## Collected data entries
BEGIN

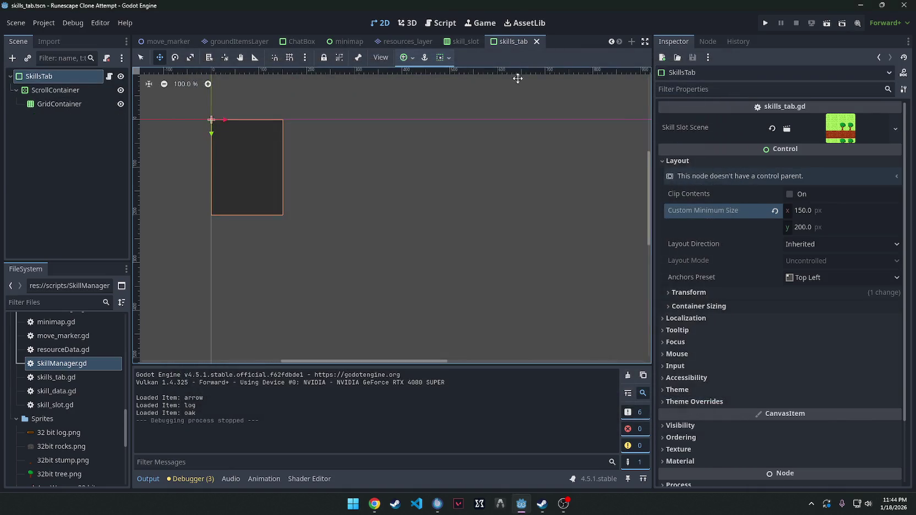
click(379, 23)
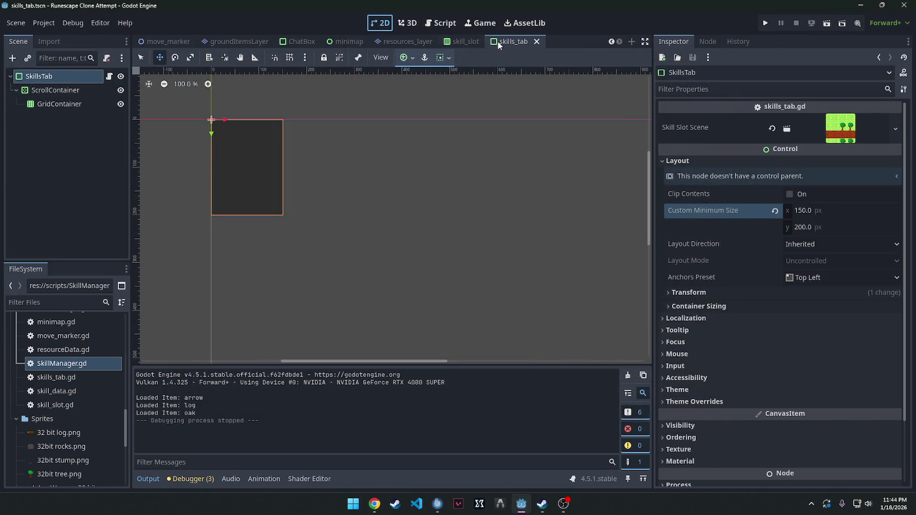
scroll(198, 39, up, 5)
click(158, 40)
mouse_move(491, 308)
mouse_down()
mouse_move(498, 127)
mouse_move(519, 141)
mouse_move(477, 146)
mouse_move(481, 128)
mouse_up()
scroll(427, 171, down, 4)
- Relaunch the game to check the panel, walk onto the grass and chop a tree
click(764, 23)
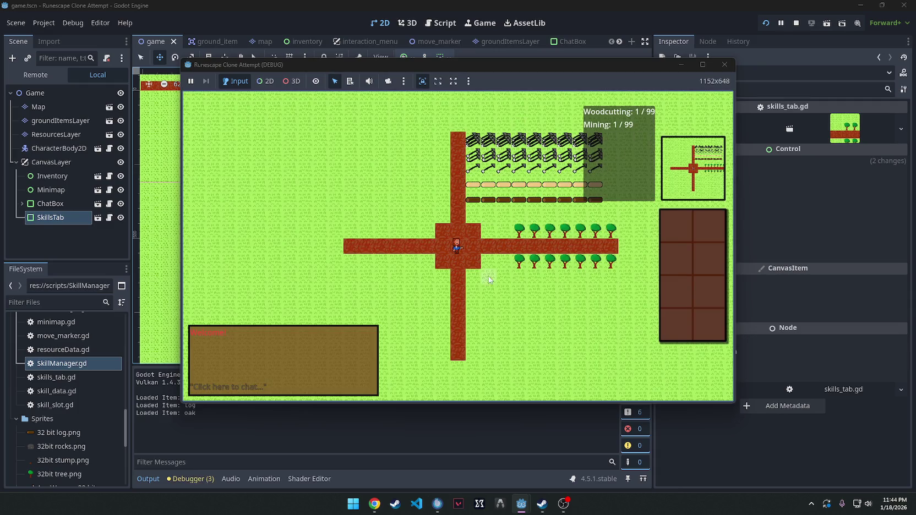
click(534, 282)
scroll(599, 240, up, 4)
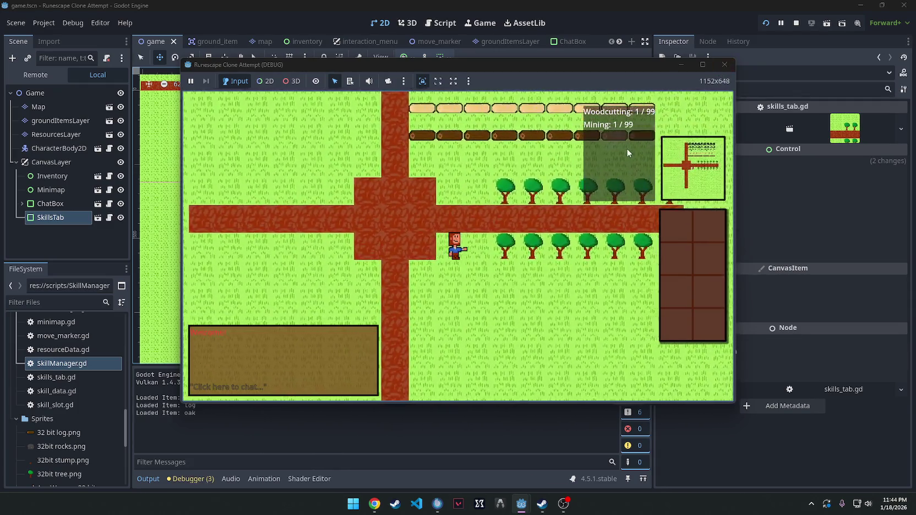
right_click(520, 215)
click(537, 220)
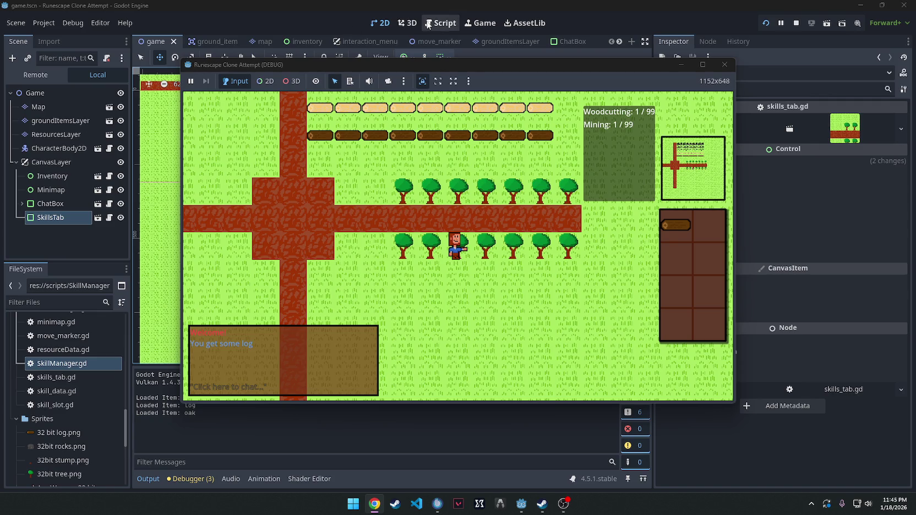
- Replace skill_slot.gd's code with the XP tooltip version and save it
click(440, 22)
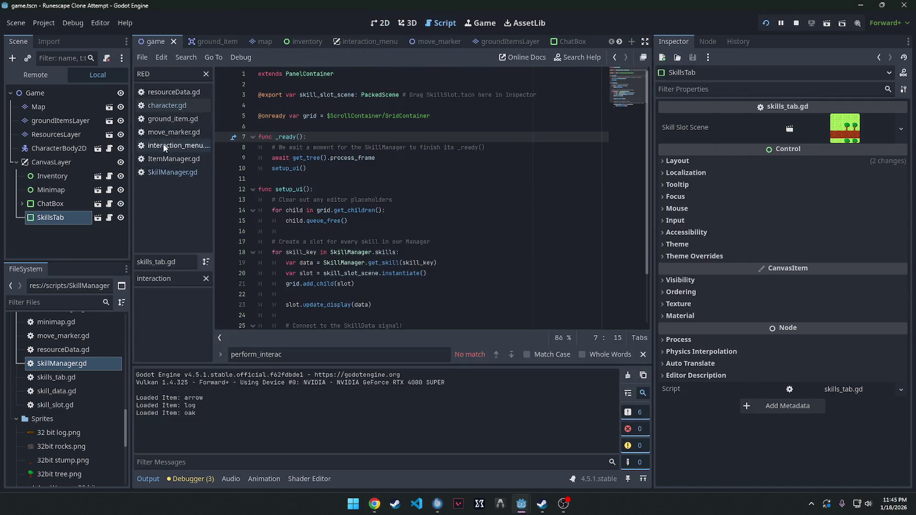
click(206, 279)
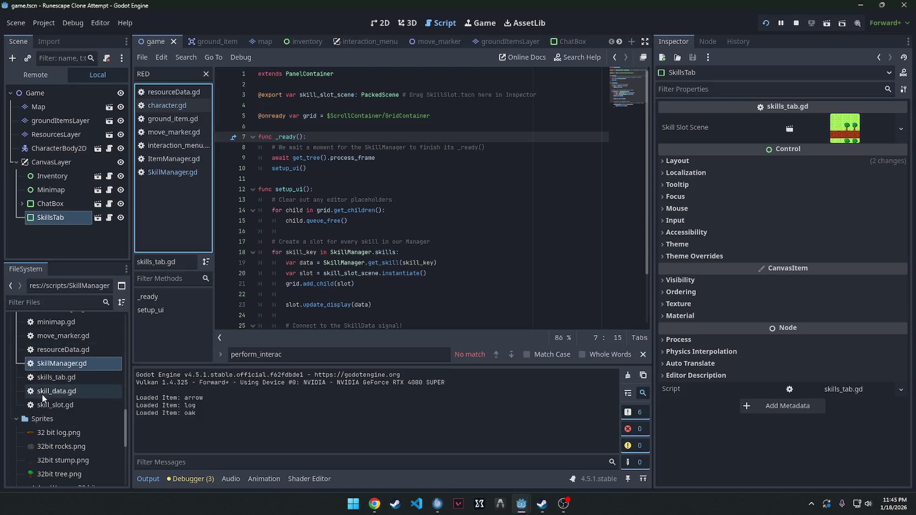
double_click(69, 403)
click(384, 194)
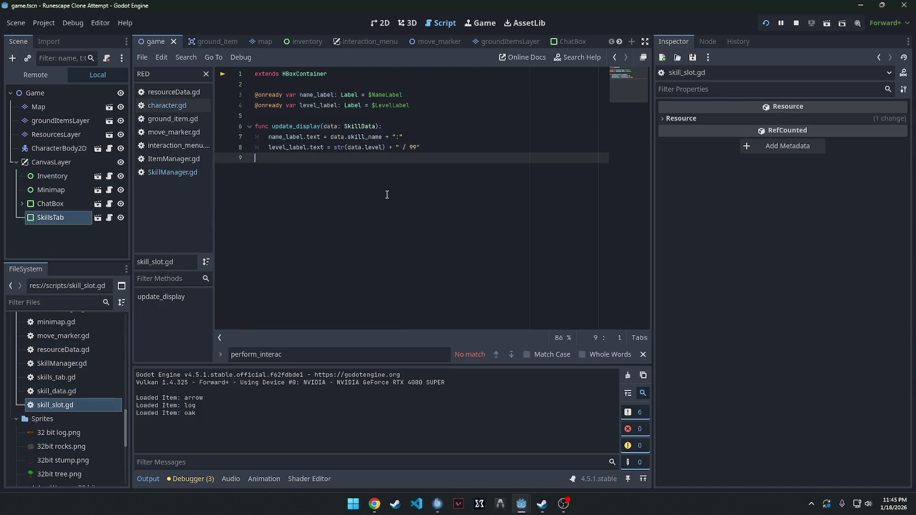
click(206, 73)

END

## Problem
Copy out all of the data word for word. Do not carry over any picture.

## Answer
click(379, 23)
scroll(198, 39, up, 5)
click(158, 40)
mouse_move(491, 308)
mouse_down()
mouse_move(498, 127)
mouse_move(519, 141)
mouse_move(477, 146)
mouse_move(481, 128)
mouse_up()
scroll(427, 171, down, 4)
- Relaunch the game to check the panel, walk onto the grass and chop a tree
click(764, 23)
click(534, 282)
scroll(599, 240, up, 4)
right_click(520, 215)
click(537, 220)
- Replace skill_slot.gd's code with the XP tooltip version and save it
click(440, 22)
click(206, 279)
double_click(69, 403)
click(384, 194)
click(206, 73)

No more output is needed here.